Since you have the time (and unless you're dead set on the Bahamas), I would make my way to Miami, then do a series of overnight hops up to Hilton Head Island (Miami-Ft Pierce, Ft Pierce-St Augustine, St Augustine-Hilton Head), then go inside on the ICW (I would go all the way to Beaufort Inlet myself in two more hops, the last two nights, but the trip inside is worth doing once).

Easy day to Beaufort SC, then two to Charleston (anchoring the first night), two days to Georgetown SC, then another two to Myrtle Beach, then to Southport, then an easy day to Wrightsville Beach (to put you in a good anchoring spot going to Beaufort). Two more days to Beaufort NC, then an easy day to Oriental. From there, you can go to the Outer Banks (Orcacoke, then Manteo), or follow the ICW up through BellHaven and the Alligator River. Then you have another choice of the Dismal Swamp (my choice) or the Virginia Cut up to Norfolk. Except on the Nuese River in NC and crossing the Ablemarle Sound (one day each), weather shouldn't be a big factor. Once on the Chessy, you have all kinds of choices.

The outside hops are weather permitting, of course. This is just a suggestion on my part, based on my trips through these areas, and what I think is a good mixture of speed and scenic.


----------



## Silvio (Nov 10, 2010)

Thanks for the great pointers everybody. As I expected the members here are a wealth of information!

SVAuspicious- Thanks for the thoughts and hooking up with you for a direct sail across is very tempting, but I think I want to take my time and ease up the coast in short hops this time. I am using this trip as a 'decompression' trip between work and returning to school in January (need time on the boat to convince myself once again that I am not too old to be in school). I am hoping that my kids, brothers, sisters, in-laws, friends, etc. will join for a day or two at different points along the way. I suspect that I will have a boat full in the Keys and Bahamas and be alone north of Georgia


----------



## kb3pwc (May 26, 2009)

*I think you will love Piney Narrows*

Hello Silvio. We kept our vessel at Piney Narrows for about 4-5 years. You will find the slips are aged but the facilities offer an easy to enjoy atmosphere. The heads are heated and air conditioned and it offers a room to one's self. You are assigned a parking space so you can always get heavy items to and from the car to the boat with ease.

You will find that there are slip owners who will rent their slips on their own and then there are slips available from the rental office. We did both, starting out with a rental office slip, then over a season seeing a slip for rent via an owner. We found the manager and the slip owner to be wonderful folks. There were some folks who keep their vessels there that may not be as pleasant but that is another story. Certainly more keepers then stinkers, if you know what I mean.
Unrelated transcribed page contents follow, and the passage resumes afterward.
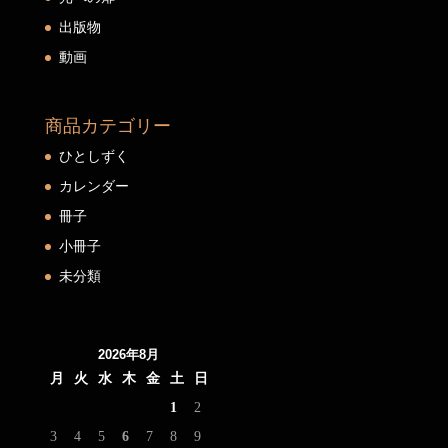
出版物
動画
商品カテゴリー
ひとしずく
カレンダー
冊子
小冊子
未分類
2026年8月
月
火
水
木
金
土
日
1
2
3
4
5
6
7
8
9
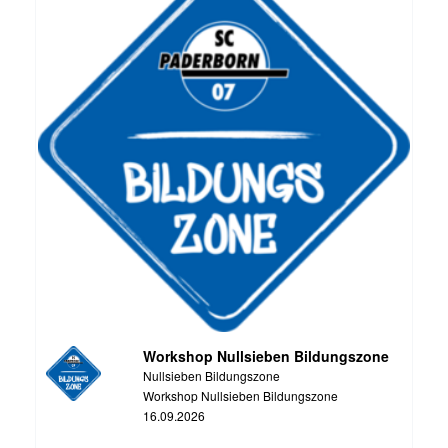
Workshop Nullsieben Bildungszone
Nullsieben Bildungszone
Workshop Nullsieben Bildungszone
16.09.2026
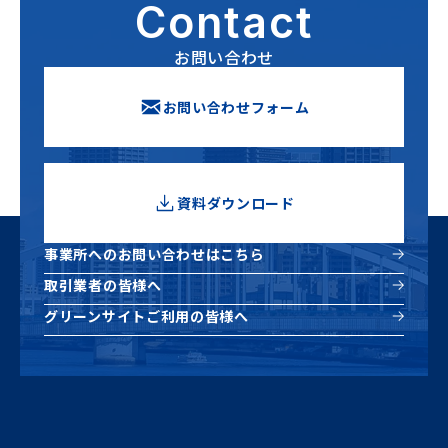
Contact
お問い合わせ
お問い合わせフォーム
資料ダウンロード
新しいウィンドウで開きます
事業所へのお問い合わせはこちら
取引業者の皆様へ
グリーンサイトご利用の皆様へ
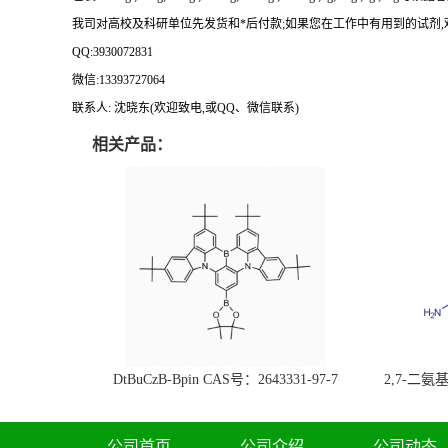
我司对高校及科研单位先发货和
*后付款;如果您在工作中有用到的试剂,欢迎前
QQ:3930072831
微信
:13393727064
联系人
: 沈晓东(欢迎致电,或QQ、微信联系)
相关产品：
DtBuCzB-Bpin CAS号：2643331-97-7
2,7-二氨基芘
51-0
公司首页
公司介绍
公司动态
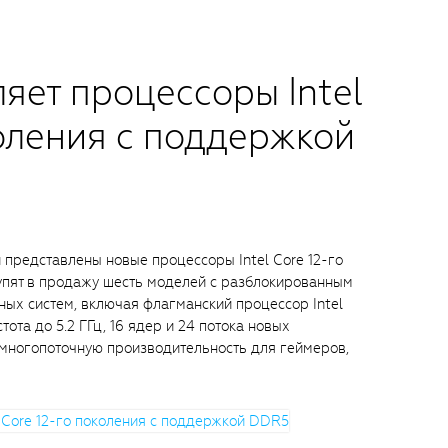
ляет процессоры Intel
коления с поддержкой
и представлены новые процессоры Intel Core 12-го
упят в продажу шесть моделей с разблокированным
ных систем, включая флагманский процессор Intel
тота до 5.2 ГГц, 16 ядер и 24 потока новых
многопоточную производительность для геймеров,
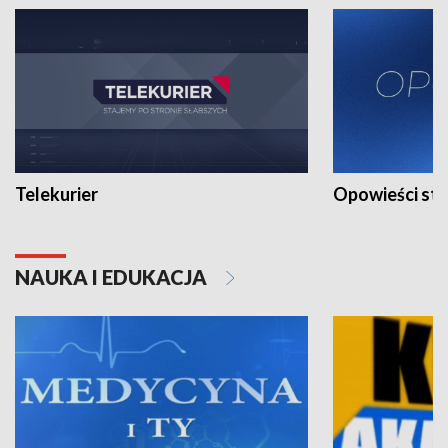
Telekurier
Opowieści st
NAUKA I EDUKACJA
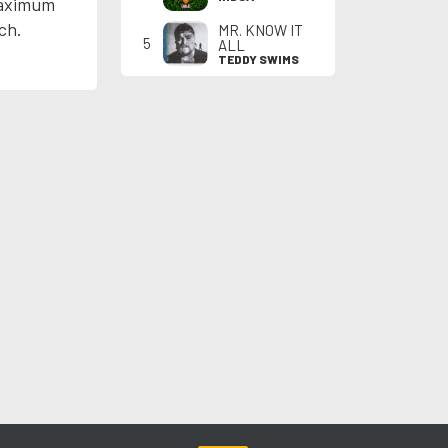
 maximum
ch.
MR. KNOW IT
5
ALL
TEDDY SWIMS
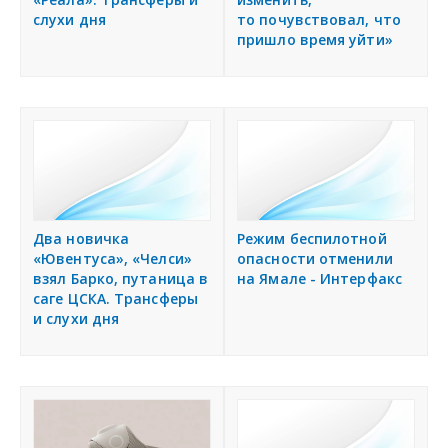
слухи дня
то почувствовал, что
пришло время уйти»
Два новичка
Режим беспилотной
«Ювентуса», «Челси»
опасности отменили
взял Барко, путаница в
на Ямале - Интерфакс
саге ЦСКА. Трансферы
и слухи дня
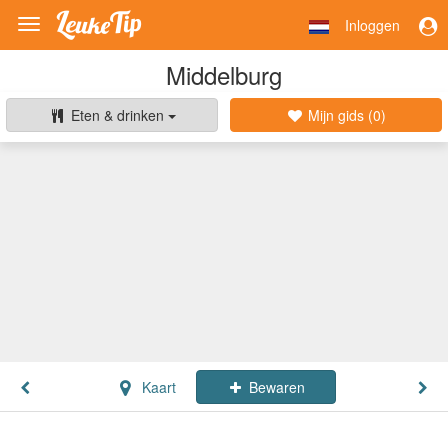
Inloggen
Toggle
navigation
Middelburg
Eten & drinken
Mijn gids (
0
)
Kaart
Bewaren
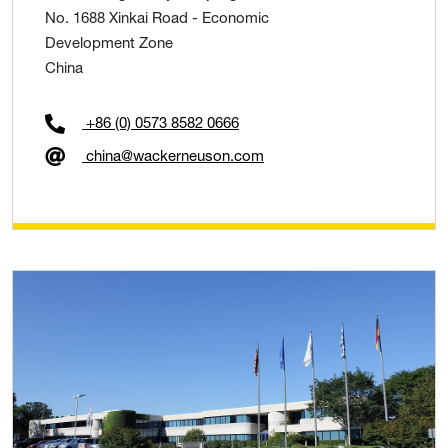
No. 1688 Xinkai Road - Economic
Development Zone
China
+86 (0) 0573 8582 0666
china@wackerneuson.com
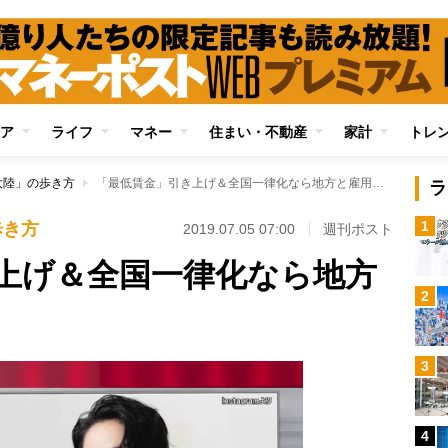
ア
ライフ
マネー
住まい・不動産
家計
トレ
大陸」の歩き方
「最低賃金」引き上げ＆全国一律化なら地方と雇用が壊滅する
ラ
1
歩き方
2019.07.05 07:00
週刊ポスト
上げ＆全国一律化なら地方
2
3
4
There is a pool, frequented by young parents holding babies in diapers. That kind of turned me off. The veranda on the office facility has a great view of the Narrows. One can sit there and watch the world go by. Red Eye's Dock across the water usually has a band on summer weekends. Also you will be able to watch the July 4th fireworks from your boat. The harbor is very protected but there is some noise off Rt. 50 if there is a South wind. You will want to avoid 50 (Bay Bridge) either traveling East on Friday afternoon or evening due to warm weather, beach traffic. Then Sunday PM has the reverse so you will want to avoid traveling 50 W during that time.

There are wonderful bike trails on the island and you can easily get to the library via bike on the trail. There are also loads of choices for eating out. Again, no car is needed as you can walk, dinghy or bicycle for many places for a meal or an ice cream cone. The favorite grocery would be the Safeway and there are a number of good locations for alcohol/wine/beer close by.

We loved that area. Kent Narrows does have some shoaling issues that can build over the Winter in the North Channel. We had hoped to be at Piney Narrows but did not find a suitable slip for this season. We will plan to be up on the Chester River so maybe we can meet in person some time.

Good luck in your travels,

Leslie

Cabo Rico 34
lying in Oxford, MD


----------